The two pieces of the 2008 guarantee were the Transaction Account Guarantee Program — covering all non-interest-bearing transaction deposits above the FDIC's standard insurance limit — and the Debt Guarantee Program, which covered new senior unsecured debt. The debt guarantee expired in 2012, while the TAGP expired in 2010 but was effectively extended to the end of 2012 under a provision in the Dodd-Frank Act. Dodd-Frank also required Congress to approve the use of such a program in the future.
Some say including the FDIC authority in the Senate bill may be intended to put depositors and bondholders at ease rather than address any dire liquidity concern.
“The real value of the guarantee program will be to create a safe haven for funds and ensure some of the people who have been panicking and pulling cash out of the bank that they don’t have to," said Karen Petrou, managing partner of Federal Financial Analytics. "The bulk of the people running to banks and pulling out cash have accounts well below $250,000 anyway. This is not a real problem. It’s just a reassurance.”
Among the dozens of provisions in the $2 trillion stimulus package to contain economic fallout of the COVID-19 pandemic, the bill would allow the FDIC “to temporarily establish a debt guarantee program to guarantee debt of solvent insured depositories and depository institution holding companies,” according to a summary released by Senate Banking Committee Chairman Mike Crapo, R-Idaho. “Non-interest-bearing transaction accounts may be treated as a debt guarantee program,” the summary added.
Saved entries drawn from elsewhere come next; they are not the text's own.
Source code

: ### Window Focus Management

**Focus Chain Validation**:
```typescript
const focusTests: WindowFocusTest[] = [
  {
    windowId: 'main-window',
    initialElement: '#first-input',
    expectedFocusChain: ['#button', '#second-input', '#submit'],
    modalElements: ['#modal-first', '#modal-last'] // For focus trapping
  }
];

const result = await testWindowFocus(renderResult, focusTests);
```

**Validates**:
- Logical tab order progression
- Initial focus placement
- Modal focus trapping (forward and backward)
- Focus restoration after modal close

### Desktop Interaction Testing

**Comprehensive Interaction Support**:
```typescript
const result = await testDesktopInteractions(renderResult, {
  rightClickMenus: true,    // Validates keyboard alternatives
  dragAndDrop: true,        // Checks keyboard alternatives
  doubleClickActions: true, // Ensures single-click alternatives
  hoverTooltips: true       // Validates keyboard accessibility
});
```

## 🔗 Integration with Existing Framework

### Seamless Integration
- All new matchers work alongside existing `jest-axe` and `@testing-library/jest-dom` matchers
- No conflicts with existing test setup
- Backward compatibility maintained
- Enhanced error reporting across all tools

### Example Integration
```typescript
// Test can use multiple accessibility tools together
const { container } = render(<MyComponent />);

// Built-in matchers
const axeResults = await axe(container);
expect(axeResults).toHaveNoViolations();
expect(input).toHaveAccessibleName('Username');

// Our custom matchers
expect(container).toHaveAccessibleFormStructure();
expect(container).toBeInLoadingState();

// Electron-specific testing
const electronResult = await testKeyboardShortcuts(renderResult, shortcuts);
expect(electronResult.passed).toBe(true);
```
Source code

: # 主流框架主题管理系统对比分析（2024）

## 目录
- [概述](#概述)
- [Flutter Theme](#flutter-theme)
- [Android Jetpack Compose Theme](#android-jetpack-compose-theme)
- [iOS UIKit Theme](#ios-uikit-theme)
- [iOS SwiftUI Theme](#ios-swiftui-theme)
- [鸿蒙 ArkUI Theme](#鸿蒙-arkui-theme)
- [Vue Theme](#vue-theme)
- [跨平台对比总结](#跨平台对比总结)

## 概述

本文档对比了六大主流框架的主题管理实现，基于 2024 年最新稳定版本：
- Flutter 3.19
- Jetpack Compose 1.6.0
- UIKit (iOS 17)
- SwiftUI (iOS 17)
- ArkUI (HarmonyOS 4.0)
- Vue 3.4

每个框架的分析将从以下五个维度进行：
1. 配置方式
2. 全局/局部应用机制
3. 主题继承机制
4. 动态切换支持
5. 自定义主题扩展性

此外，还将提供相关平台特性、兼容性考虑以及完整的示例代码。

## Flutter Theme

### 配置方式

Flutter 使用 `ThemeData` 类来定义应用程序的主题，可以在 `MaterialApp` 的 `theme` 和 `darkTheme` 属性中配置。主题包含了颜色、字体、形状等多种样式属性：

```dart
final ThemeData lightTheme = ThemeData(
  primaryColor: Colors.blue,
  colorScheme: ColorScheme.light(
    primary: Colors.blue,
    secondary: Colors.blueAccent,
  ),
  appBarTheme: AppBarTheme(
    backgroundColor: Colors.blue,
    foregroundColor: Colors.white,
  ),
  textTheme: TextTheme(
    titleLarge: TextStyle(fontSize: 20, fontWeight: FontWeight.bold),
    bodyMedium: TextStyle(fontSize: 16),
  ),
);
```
The authority is set to expire at the end of 2020.
The FDIC declined to comment on the pending legislation.
The proposal comes as some bankers and regulators have tried to calm customers about the safety of their deposits during the pandemic crisis. Some banking trade associations, including the ICBA, have urged their members to remind customers that the FDIC guarantees deposits up to $250,000.
The FDIC itself has been increasingly vocal about the strength of its insurance. “Your money is safe at the banks,” FDIC Chair Jelena McWilliams said in a video address on Tuesday. “The last thing you should be doing is pulling your money out of the banks now, thinking that it's going to be safe for someplace else.”
According to FDIC data, the DGP at its height guaranteed about $346 billion in outstanding debt. By the end of 2012, when the program expired, the FDIC had paid out about $153 million in covered losses.
Bert Ely, a principal of Ely & Co., suggested that authorizing use of the program now may not be necessary since banks are in better condition than they were in 2008.
"This feels a bit like overkill compared to 2008," Ely said. "That was a financial crisis that originated in the financial system. But it's likely this is being put in place to be anticipatory. Everyone wants depositors to be as calm as possible."
But Petrou said the TAGP "will certainly help to prevent — and this is why they did it in 2008 — runs on the bank.” However, such runs "are a lot less likely now, because banks are a great deal safer," she added. "I think the markets and depositors don’t have the kinds of questions about banks they did in 2008, when the whole epicenter of the crisis was banks. Now, it’s outside banks, and I think that’s pretty well understood.”
Ely warned that authorizing a deposit guarantee now could causee the public to perceive the banking sector as being in more trouble than it actually is.
"It's legitimate to worry about the unintended consequence that this will make some people more concerned about the banks than they'd otherwise be," he said.